I won't argue about the efficacy of home-schooling for academics, nor will I discount the value of family time. As such, the socialization thing is way overblown by the NEA: who, it must be remembered, have ushered in a system whereby "socialization" apparently means giving in to the worst manifestations of modern trash culture.
Still, I've seen many homeschooled kids, especially boys, who really do miss out on certain important social lessons. My experience has been that many homeschooling parents are very protective of their kids, and the primary teachers are their (protective) mothers, who very tightly restrict the people with whom their kids interact.
For boys, this often leads to situations where they miss out on learning "guy stuff" -- those stupid-seeming games where the main point seems to be inflicting pain, and laughing when you get hurt, and doing it with a group of like-minded guys.
Guys will understand the fun of a game like, say, "butt ball," the point of which is for one team to taunt another by waving their (clothed -- you'll soon see why) rear ends at the other team, who attempts to hit same with a whiffle ball thrown as hard as possible from close range.
Churchill once said, "nothing in life is so exhilarating as to be shot at without result." OTOH, there are very important lessons to be learned from getting stung and laughing about it with your team mates. And it's remarkably difficult to imagine a group of home-schooling mothers allowing such a game to take place.
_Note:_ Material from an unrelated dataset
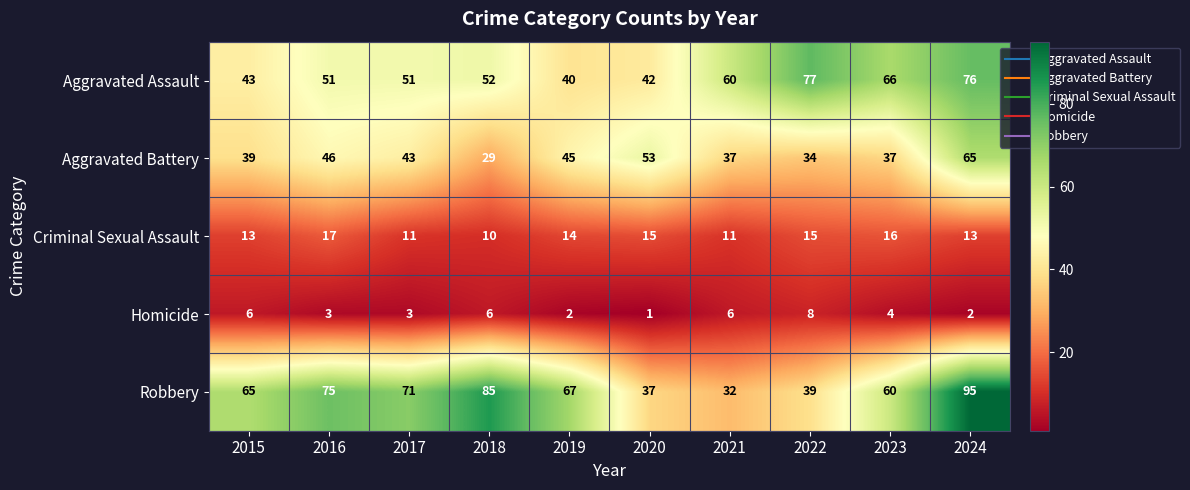

Count the number of categories in the chart.

10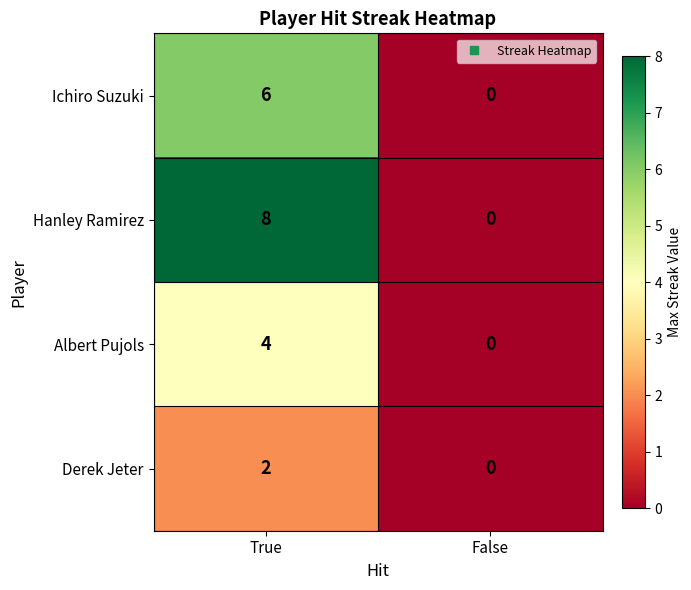

Rank the series by their maximum value, from lowest to highest.

Derek Jeter, Albert Pujols, Ichiro Suzuki, Hanley Ramirez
If nothing else, a more public education (i.e., not necessarily public schools, but with relatively uncontrolled interactions between kids) provides access to to guy stuff, not to mention an education about how to deal with people who are not just like you.
There are a host of clubs and group activities that parents can involve their kids with such as sports, Boy Scouts, computer clubs, self-defense, summer camp, etc., where kids can still learn social skills by being around others. And they're far safer than government schools.
I can relate to your comments on over protective mothers. I think a problem that arises and should be dealt with is the amount of time the boys spend with mom and sister/s. There needs to be concerted effort to allow boys to be around other boys and men. My husband started up a Tuesday night group for homeschool boys and dads to spend time together--they learned algebra together and did some other stuff. My son and husband went to Boy Scout camp for a week this summer and I was so thankful that my son was getting a whole entire week with boys only--then I found out they allow women leaders! (better than gay anyway, right?) But, you know what I found out is that the Lord made my son to grow into a man and he is becoming just that despite all the time he spends with me and his sister.
I have "fond" memories of fifth-grade recess "Kill the Kid with the Ball" games. How do you play? Whoever has the ball gets pig-piled on and pummeled. It was OK if you kind of moved along with the herd and pretended to try to go for the ball every once in a while.
Unfortunately, sometimes kids who had no interest in playing were "given" the ball.